Required action
Reproduce every one of the entries below character for character, in their original order.
+++ Data listing
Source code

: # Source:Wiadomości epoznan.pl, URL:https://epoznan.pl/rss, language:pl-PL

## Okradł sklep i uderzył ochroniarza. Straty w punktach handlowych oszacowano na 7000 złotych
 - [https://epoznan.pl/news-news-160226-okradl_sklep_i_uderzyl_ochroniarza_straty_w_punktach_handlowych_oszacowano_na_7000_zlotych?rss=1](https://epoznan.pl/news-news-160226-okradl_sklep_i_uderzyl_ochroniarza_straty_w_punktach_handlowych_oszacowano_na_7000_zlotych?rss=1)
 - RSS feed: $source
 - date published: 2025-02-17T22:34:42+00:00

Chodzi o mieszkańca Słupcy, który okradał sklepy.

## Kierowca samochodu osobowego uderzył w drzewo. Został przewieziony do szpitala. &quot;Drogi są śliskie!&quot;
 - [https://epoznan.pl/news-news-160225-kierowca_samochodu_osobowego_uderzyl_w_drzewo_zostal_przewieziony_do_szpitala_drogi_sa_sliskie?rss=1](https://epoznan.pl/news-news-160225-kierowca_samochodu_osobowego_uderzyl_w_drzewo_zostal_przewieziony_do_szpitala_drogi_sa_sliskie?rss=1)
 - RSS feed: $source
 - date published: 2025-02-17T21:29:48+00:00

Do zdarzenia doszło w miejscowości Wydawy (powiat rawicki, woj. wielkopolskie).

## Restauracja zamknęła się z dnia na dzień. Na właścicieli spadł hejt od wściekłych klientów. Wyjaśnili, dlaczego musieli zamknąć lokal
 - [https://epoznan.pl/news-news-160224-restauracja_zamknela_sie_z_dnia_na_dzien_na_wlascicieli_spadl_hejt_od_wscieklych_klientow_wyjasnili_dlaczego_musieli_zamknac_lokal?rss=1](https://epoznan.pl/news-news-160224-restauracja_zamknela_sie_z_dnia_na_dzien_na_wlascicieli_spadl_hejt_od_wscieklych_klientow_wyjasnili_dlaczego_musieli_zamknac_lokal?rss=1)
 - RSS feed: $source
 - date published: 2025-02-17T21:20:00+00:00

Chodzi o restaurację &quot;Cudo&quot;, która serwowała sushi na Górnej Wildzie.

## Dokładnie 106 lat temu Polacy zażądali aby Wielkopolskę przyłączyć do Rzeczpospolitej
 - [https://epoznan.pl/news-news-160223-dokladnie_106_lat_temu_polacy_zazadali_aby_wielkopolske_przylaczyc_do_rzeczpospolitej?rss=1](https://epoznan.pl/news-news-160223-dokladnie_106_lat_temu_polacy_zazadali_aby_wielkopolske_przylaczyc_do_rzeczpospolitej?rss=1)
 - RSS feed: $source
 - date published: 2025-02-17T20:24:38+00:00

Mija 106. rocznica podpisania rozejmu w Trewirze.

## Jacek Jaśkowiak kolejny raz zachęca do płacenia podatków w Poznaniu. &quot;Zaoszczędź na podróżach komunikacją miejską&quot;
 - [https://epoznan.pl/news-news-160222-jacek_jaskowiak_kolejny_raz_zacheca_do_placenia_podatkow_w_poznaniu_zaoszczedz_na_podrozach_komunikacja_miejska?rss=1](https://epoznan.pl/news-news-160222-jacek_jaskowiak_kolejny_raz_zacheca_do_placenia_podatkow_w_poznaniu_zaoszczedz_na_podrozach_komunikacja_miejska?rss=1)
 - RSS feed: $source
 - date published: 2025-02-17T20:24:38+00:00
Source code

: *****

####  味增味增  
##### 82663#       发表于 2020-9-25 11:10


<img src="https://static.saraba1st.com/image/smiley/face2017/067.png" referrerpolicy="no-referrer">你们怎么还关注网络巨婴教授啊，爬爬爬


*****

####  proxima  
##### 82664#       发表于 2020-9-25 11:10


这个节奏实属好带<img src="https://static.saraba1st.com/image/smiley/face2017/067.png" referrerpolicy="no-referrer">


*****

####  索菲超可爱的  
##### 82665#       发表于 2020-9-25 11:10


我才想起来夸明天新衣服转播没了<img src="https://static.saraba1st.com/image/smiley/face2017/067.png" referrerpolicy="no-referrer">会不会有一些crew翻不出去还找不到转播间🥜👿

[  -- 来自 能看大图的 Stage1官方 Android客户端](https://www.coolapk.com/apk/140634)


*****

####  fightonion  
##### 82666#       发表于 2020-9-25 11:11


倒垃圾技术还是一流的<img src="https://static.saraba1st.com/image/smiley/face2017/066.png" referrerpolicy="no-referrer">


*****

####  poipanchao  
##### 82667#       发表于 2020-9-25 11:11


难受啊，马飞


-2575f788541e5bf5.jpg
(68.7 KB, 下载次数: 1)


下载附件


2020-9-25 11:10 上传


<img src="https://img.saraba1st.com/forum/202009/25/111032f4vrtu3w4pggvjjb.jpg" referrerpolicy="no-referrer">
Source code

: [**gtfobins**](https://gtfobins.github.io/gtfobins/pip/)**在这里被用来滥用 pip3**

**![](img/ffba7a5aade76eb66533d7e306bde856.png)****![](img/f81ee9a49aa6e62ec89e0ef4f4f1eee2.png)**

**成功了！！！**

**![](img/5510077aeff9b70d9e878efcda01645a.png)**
++++++
Reply
Source code

: # Source:Wiadomości epoznan.pl, URL:https://epoznan.pl/rss, language:pl-PL

## Okradł sklep i uderzył ochroniarza. Straty w punktach handlowych oszacowano na 7000 złotych
 - [https://epoznan.pl/news-news-160226-okradl_sklep_i_uderzyl_ochroniarza_straty_w_punktach_handlowych_oszacowano_na_7000_zlotych?rss=1](https://epoznan.pl/news-news-160226-okradl_sklep_i_uderzyl_ochroniarza_straty_w_punktach_handlowych_oszacowano_na_7000_zlotych?rss=1)
 - RSS feed: $source
 - date published: 2025-02-17T22:34:42+00:00

Chodzi o mieszkańca Słupcy, który okradał sklepy.

## Kierowca samochodu osobowego uderzył w drzewo. Został przewieziony do szpitala. &quot;Drogi są śliskie!&quot;
 - [https://epoznan.pl/news-news-160225-kierowca_samochodu_osobowego_uderzyl_w_drzewo_zostal_przewieziony_do_szpitala_drogi_sa_sliskie?rss=1](https://epoznan.pl/news-news-160225-kierowca_samochodu_osobowego_uderzyl_w_drzewo_zostal_przewieziony_do_szpitala_drogi_sa_sliskie?rss=1)
 - RSS feed: $source
 - date published: 2025-02-17T21:29:48+00:00

Do zdarzenia doszło w miejscowości Wydawy (powiat rawicki, woj. wielkopolskie).

## Restauracja zamknęła się z dnia na dzień. Na właścicieli spadł hejt od wściekłych klientów. Wyjaśnili, dlaczego musieli zamknąć lokal
 - [https://epoznan.pl/news-news-160224-restauracja_zamknela_sie_z_dnia_na_dzien_na_wlascicieli_spadl_hejt_od_wscieklych_klientow_wyjasnili_dlaczego_musieli_zamknac_lokal?rss=1](https://epoznan.pl/news-news-160224-restauracja_zamknela_sie_z_dnia_na_dzien_na_wlascicieli_spadl_hejt_od_wscieklych_klientow_wyjasnili_dlaczego_musieli_zamknac_lokal?rss=1)
 - RSS feed: $source
 - date published: 2025-02-17T21:20:00+00:00

Chodzi o restaurację &quot;Cudo&quot;, która serwowała sushi na Górnej Wildzie.

## Dokładnie 106 lat temu Polacy zażądali aby Wielkopolskę przyłączyć do Rzeczpospolitej
 - [https://epoznan.pl/news-news-160223-dokladnie_106_lat_temu_polacy_zazadali_aby_wielkopolske_przylaczyc_do_rzeczpospolitej?rss=1](https://epoznan.pl/news-news-160223-dokladnie_106_lat_temu_polacy_zazadali_aby_wielkopolske_przylaczyc_do_rzeczpospolitej?rss=1)
 - RSS feed: $source
 - date published: 2025-02-17T20:24:38+00:00

Mija 106. rocznica podpisania rozejmu w Trewirze.

## Jacek Jaśkowiak kolejny raz zachęca do płacenia podatków w Poznaniu. &quot;Zaoszczędź na podróżach komunikacją miejską&quot;
 - [https://epoznan.pl/news-news-160222-jacek_jaskowiak_kolejny_raz_zacheca_do_placenia_podatkow_w_poznaniu_zaoszczedz_na_podrozach_komunikacja_miejska?rss=1](https://epoznan.pl/news-news-160222-jacek_jaskowiak_kolejny_raz_zacheca_do_placenia_podatkow_w_poznaniu_zaoszczedz_na_podrozach_komunikacja_miejska?rss=1)
 - RSS feed: $source
 - date published: 2025-02-17T20:24:38+00:00
Source code

: *****

####  味增味增  
##### 82663#       发表于 2020-9-25 11:10


<img src="https://static.saraba1st.com/image/smiley/face2017/067.png" referrerpolicy="no-referrer">你们怎么还关注网络巨婴教授啊，爬爬爬


*****

####  proxima  
##### 82664#       发表于 2020-9-25 11:10


这个节奏实属好带<img src="https://static.saraba1st.com/image/smiley/face2017/067.png" referrerpolicy="no-referrer">


*****

####  索菲超可爱的  
##### 82665#       发表于 2020-9-25 11:10


我才想起来夸明天新衣服转播没了<img src="https://static.saraba1st.com/image/smiley/face2017/067.png" referrerpolicy="no-referrer">会不会有一些crew翻不出去还找不到转播间🥜👿

[  -- 来自 能看大图的 Stage1官方 Android客户端](https://www.coolapk.com/apk/140634)


*****

####  fightonion  
##### 82666#       发表于 2020-9-25 11:11


倒垃圾技术还是一流的<img src="https://static.saraba1st.com/image/smiley/face2017/066.png" referrerpolicy="no-referrer">


*****

####  poipanchao  
##### 82667#       发表于 2020-9-25 11:11


难受啊，马飞


-2575f788541e5bf5.jpg
(68.7 KB, 下载次数: 1)


下载附件


2020-9-25 11:10 上传


<img src="https://img.saraba1st.com/forum/202009/25/111032f4vrtu3w4pggvjjb.jpg" referrerpolicy="no-referrer">
Source code

: [**gtfobins**](https://gtfobins.github.io/gtfobins/pip/)**在这里被用来滥用 pip3**

**![](img/ffba7a5aade76eb66533d7e306bde856.png)****![](img/f81ee9a49aa6e62ec89e0ef4f4f1eee2.png)**

**成功了！！！**

**![](img/5510077aeff9b70d9e878efcda01645a.png)**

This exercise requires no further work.